═════ Data for this task ═════

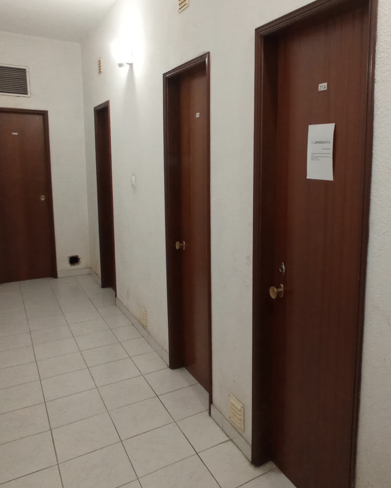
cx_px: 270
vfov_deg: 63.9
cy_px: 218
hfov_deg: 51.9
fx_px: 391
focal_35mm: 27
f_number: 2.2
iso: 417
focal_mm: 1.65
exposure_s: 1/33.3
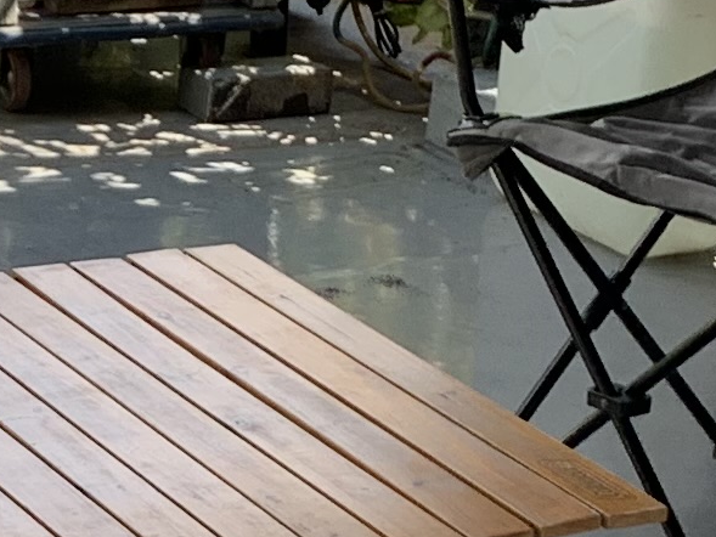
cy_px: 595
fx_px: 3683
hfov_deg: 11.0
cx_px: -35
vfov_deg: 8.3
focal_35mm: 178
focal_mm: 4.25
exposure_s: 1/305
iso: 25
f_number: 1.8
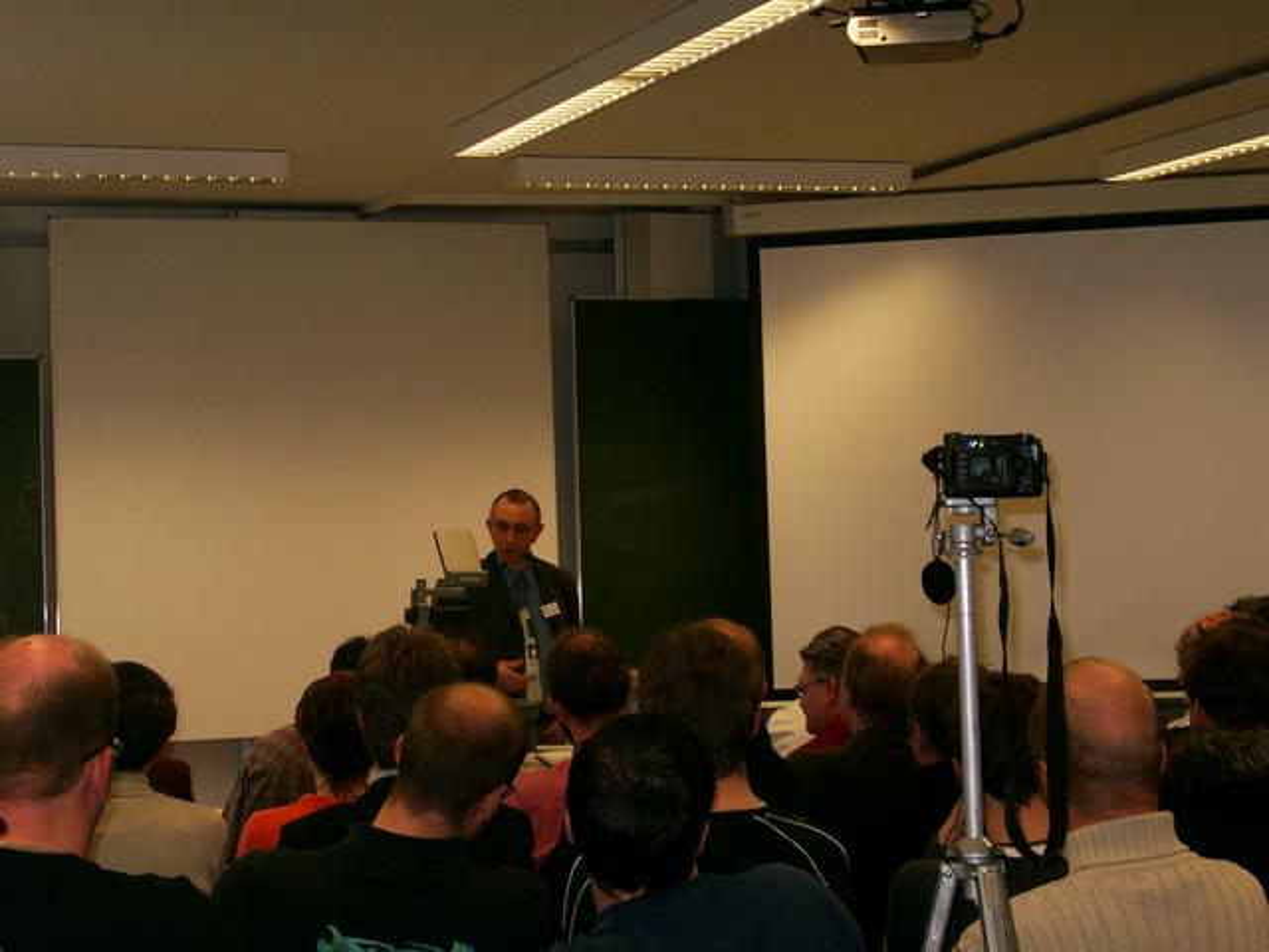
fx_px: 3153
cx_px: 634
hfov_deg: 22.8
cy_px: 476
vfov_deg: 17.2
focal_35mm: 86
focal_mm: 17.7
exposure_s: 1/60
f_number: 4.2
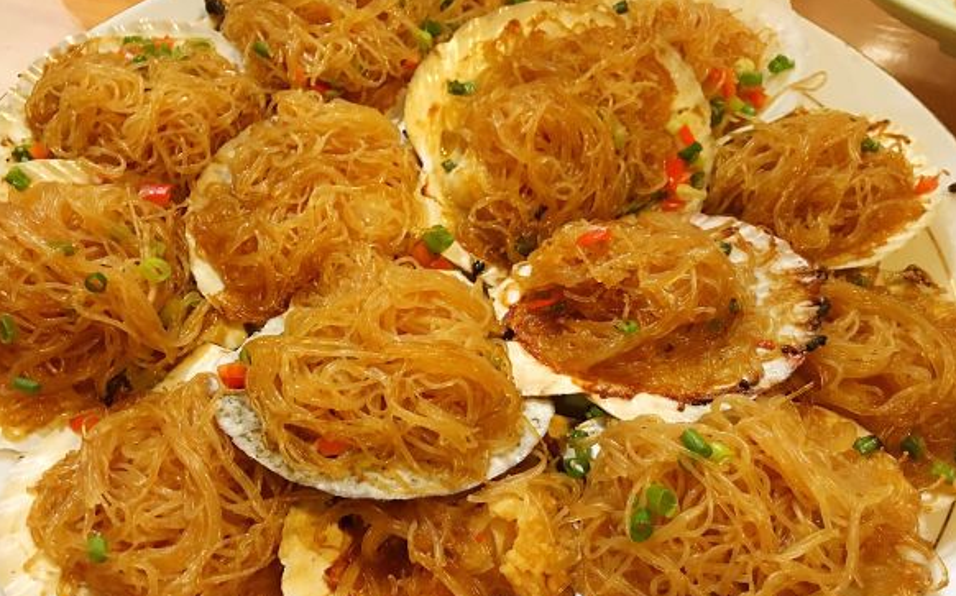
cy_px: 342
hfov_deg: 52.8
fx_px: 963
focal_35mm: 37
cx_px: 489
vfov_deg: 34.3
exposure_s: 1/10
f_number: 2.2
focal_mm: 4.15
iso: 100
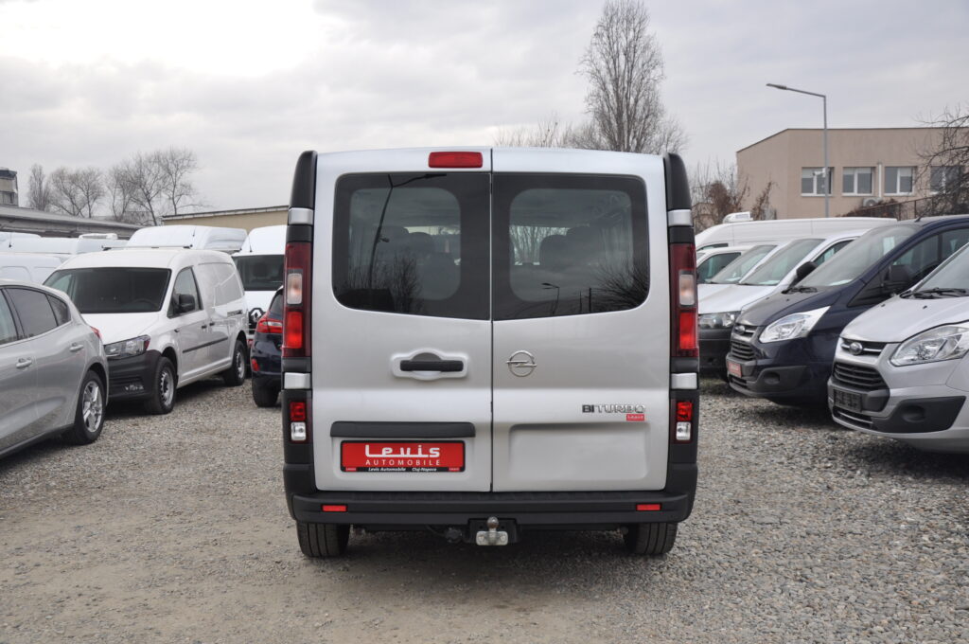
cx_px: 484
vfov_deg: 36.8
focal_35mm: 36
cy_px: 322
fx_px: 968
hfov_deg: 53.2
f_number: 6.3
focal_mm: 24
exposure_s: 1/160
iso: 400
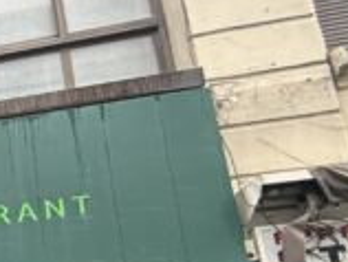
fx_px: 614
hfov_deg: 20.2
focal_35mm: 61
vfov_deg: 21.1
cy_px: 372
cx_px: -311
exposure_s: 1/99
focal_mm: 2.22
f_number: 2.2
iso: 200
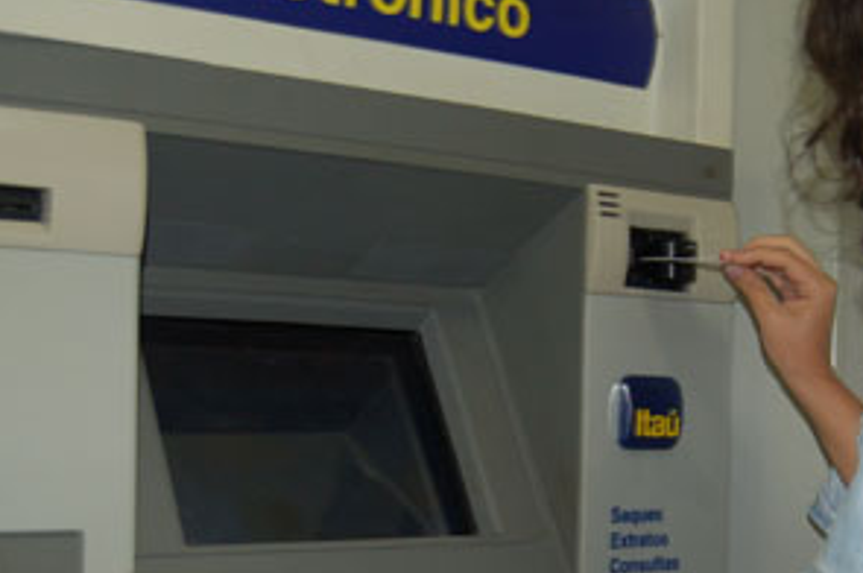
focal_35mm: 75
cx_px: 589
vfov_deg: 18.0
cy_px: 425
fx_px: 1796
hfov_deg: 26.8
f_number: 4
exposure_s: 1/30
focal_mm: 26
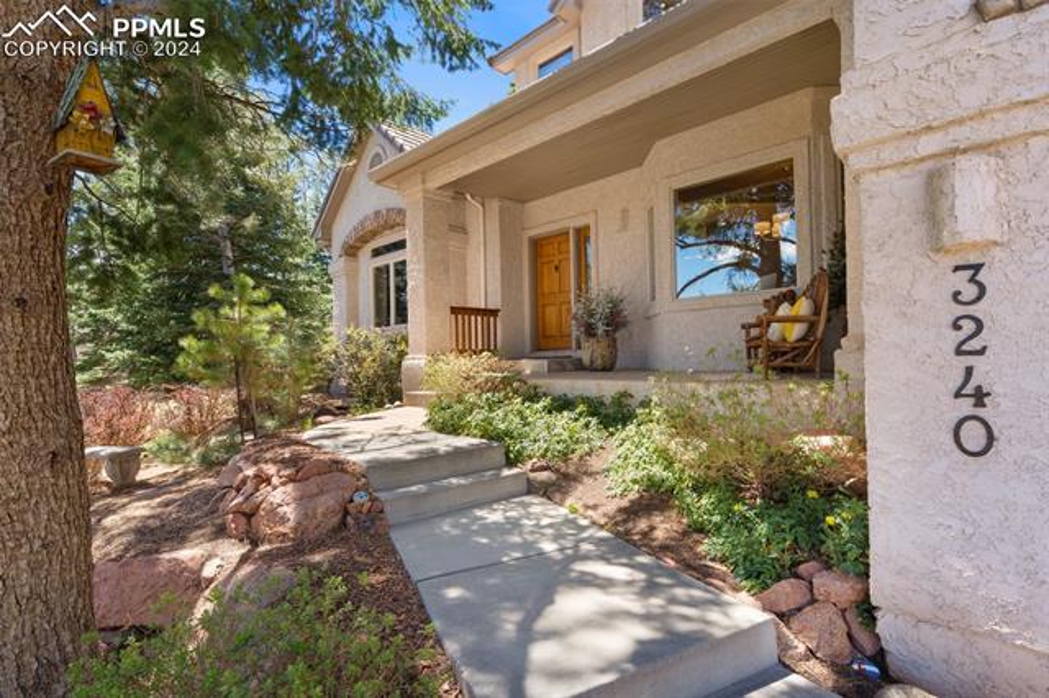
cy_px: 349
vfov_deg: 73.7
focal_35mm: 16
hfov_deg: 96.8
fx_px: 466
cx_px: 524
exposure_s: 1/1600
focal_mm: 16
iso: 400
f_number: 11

═════

### About this exercise
Repeat the data exactly, dropping every picture it holds.

### Response area
cx_px: 270
vfov_deg: 63.9
cy_px: 218
hfov_deg: 51.9
fx_px: 391
focal_35mm: 27
f_number: 2.2
iso: 417
focal_mm: 1.65
exposure_s: 1/33.3
cy_px: 595
fx_px: 3683
hfov_deg: 11.0
cx_px: -35
vfov_deg: 8.3
focal_35mm: 178
focal_mm: 4.25
exposure_s: 1/305
iso: 25
f_number: 1.8
fx_px: 3153
cx_px: 634
hfov_deg: 22.8
cy_px: 476
vfov_deg: 17.2
focal_35mm: 86
focal_mm: 17.7
exposure_s: 1/60
f_number: 4.2
cy_px: 342
hfov_deg: 52.8
fx_px: 963
focal_35mm: 37
cx_px: 489
vfov_deg: 34.3
exposure_s: 1/10
f_number: 2.2
focal_mm: 4.15
iso: 100
cx_px: 484
vfov_deg: 36.8
focal_35mm: 36
cy_px: 322
fx_px: 968
hfov_deg: 53.2
f_number: 6.3
focal_mm: 24
exposure_s: 1/160
iso: 400
fx_px: 614
hfov_deg: 20.2
focal_35mm: 61
vfov_deg: 21.1
cy_px: 372
cx_px: -311
exposure_s: 1/99
focal_mm: 2.22
f_number: 2.2
iso: 200
focal_35mm: 75
cx_px: 589
vfov_deg: 18.0
cy_px: 425
fx_px: 1796
hfov_deg: 26.8
f_number: 4
exposure_s: 1/30
focal_mm: 26
cy_px: 349
vfov_deg: 73.7
focal_35mm: 16
hfov_deg: 96.8
fx_px: 466
cx_px: 524
exposure_s: 1/1600
focal_mm: 16
iso: 400
f_number: 11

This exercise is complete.